Segundo o texto sobre Josué, a conquista de Jericó/Canaã é uma reivindicação do senhorio de Yahweh contra o senhorio de quem?

▸ Texto de origem:
□ □ □ □ □

Parte desse propósito tem a ver com a imagem de um representante divino com espada desembainhada, como veremos. Mas existe algo muito significativo na segunda interação entre o comandante do exército de Yahweh e Josué: “o que o meu senhor diz ao seu servo?” Assim como no caso da primeira pergunta, existe mais aqui do que os olhos veem na superfície. Josué pressupõe uma relação em que ele e Israel são vassalos de Yahweh, por isso o tratamento do seu representante como “meu senhor”. A conquista de Jericó/ Canaã é uma reivindicação do senhorio de Yahweh contra o senhorio do imperialismo egípcio naquele território. Essa reivindicação depende de Israel ser liberto e renunciar a relação de vassalagem com o Egito e outros poderes indígenas dos reis vassalos de Canaã. A fim de cumprir o propósito do senhorio de Yahweh que implica num modo de vida, forma de produção e consumo e relações socioeconômicas e políticas na construção de uma sociedade, Israel não pode se sujeitar a esses poderes imperiais, ou aos seus deuses. Israel não pode se colocar debaixo do jugo de Baal, como um animal doméstico que trabalha a terra, como vimos na segunda parte do estudo. Aqui é interessante pensar que na fala de Josué, ele chama o representante de Yahweh de “senhor” (אָדוֹן) e não de Baal, que também significa “senhor”.

□ □ □ □ □

Trechos do conjunto de dados:
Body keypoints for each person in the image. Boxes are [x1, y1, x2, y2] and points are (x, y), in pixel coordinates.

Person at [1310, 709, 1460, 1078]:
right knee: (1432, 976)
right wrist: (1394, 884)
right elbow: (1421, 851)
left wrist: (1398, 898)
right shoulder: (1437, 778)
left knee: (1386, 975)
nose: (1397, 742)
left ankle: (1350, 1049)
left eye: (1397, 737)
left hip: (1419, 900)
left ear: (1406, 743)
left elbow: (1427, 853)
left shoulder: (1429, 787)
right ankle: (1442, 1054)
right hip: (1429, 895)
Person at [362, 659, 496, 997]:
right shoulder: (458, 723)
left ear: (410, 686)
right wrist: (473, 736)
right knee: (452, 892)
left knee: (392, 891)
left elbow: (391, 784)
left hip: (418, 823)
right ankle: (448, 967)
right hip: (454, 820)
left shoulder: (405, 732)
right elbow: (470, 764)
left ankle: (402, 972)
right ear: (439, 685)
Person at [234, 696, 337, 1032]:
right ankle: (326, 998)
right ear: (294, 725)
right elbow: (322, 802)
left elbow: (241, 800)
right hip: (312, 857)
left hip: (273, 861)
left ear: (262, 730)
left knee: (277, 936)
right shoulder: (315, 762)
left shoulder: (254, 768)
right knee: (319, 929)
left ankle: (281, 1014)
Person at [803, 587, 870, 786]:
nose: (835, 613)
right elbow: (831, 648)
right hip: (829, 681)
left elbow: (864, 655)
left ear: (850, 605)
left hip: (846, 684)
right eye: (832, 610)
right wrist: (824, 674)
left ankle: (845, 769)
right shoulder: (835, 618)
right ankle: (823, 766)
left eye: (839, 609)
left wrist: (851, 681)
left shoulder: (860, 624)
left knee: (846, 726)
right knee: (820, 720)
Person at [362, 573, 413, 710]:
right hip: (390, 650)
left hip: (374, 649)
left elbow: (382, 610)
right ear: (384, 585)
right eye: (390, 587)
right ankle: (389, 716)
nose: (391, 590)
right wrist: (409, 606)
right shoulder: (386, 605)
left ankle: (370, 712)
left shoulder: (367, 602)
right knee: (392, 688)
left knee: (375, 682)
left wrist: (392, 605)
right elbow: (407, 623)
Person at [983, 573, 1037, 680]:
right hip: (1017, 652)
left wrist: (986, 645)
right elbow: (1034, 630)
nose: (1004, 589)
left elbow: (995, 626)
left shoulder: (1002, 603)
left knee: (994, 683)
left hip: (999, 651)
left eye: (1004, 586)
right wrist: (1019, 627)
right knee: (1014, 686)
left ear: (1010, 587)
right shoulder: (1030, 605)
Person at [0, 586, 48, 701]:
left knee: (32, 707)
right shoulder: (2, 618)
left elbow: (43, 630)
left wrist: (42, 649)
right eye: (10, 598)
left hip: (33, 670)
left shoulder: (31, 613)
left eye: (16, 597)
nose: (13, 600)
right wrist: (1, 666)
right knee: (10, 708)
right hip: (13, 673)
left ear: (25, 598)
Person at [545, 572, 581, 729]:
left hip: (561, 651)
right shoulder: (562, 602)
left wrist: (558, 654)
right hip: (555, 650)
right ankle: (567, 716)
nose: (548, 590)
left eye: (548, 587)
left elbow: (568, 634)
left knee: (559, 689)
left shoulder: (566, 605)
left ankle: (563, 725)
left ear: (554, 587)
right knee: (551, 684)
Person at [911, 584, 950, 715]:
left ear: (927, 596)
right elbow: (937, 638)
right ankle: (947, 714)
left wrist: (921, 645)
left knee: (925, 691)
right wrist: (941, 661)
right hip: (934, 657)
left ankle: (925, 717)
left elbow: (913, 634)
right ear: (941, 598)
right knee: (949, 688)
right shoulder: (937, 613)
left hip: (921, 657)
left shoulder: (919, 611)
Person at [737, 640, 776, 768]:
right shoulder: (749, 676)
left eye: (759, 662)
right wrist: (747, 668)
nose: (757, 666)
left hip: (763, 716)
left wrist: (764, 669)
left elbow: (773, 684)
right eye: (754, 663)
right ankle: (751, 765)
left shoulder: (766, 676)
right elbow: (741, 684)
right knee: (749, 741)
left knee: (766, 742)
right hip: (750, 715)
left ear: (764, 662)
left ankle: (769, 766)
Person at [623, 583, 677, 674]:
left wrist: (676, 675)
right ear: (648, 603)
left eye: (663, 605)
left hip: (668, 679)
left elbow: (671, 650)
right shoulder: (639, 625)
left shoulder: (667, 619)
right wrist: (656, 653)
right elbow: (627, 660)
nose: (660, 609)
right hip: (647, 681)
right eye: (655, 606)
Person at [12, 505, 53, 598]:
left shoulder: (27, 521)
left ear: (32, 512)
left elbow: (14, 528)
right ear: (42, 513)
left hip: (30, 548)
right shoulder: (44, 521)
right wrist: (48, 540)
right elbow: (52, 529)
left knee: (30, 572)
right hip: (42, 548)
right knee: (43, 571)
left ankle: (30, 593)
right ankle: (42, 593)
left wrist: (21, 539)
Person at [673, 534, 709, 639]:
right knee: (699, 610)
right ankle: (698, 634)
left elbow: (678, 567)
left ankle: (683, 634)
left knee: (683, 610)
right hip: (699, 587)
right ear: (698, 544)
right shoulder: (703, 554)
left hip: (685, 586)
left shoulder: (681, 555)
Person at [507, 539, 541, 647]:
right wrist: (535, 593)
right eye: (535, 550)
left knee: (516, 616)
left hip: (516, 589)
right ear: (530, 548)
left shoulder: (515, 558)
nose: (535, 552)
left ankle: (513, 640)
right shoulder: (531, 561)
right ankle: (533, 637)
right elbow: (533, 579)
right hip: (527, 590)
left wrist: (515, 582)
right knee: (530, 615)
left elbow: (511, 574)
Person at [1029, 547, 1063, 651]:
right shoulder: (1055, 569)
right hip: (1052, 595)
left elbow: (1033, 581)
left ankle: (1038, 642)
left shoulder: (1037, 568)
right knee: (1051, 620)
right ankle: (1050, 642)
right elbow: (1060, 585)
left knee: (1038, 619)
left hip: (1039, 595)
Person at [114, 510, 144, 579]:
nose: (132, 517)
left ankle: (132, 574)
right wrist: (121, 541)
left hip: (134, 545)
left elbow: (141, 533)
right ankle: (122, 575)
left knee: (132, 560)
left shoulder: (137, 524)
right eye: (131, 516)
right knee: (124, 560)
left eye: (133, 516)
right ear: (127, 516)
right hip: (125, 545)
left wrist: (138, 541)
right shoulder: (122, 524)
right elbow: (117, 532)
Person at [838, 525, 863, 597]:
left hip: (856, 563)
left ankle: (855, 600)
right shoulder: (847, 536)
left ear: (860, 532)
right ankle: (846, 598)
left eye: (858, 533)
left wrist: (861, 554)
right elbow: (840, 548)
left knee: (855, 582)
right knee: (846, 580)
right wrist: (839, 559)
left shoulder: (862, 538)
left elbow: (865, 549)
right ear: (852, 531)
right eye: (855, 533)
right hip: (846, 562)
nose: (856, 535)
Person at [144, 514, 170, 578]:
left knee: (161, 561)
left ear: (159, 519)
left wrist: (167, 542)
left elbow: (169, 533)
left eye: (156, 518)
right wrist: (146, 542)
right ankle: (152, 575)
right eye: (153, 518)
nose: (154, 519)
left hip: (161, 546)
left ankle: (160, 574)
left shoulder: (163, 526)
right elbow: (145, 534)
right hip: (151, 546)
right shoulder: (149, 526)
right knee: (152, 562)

□ □ □ □ □

▸ Resposta do exercício:
Contra o senhorio do imperialismo egípcio naquele território.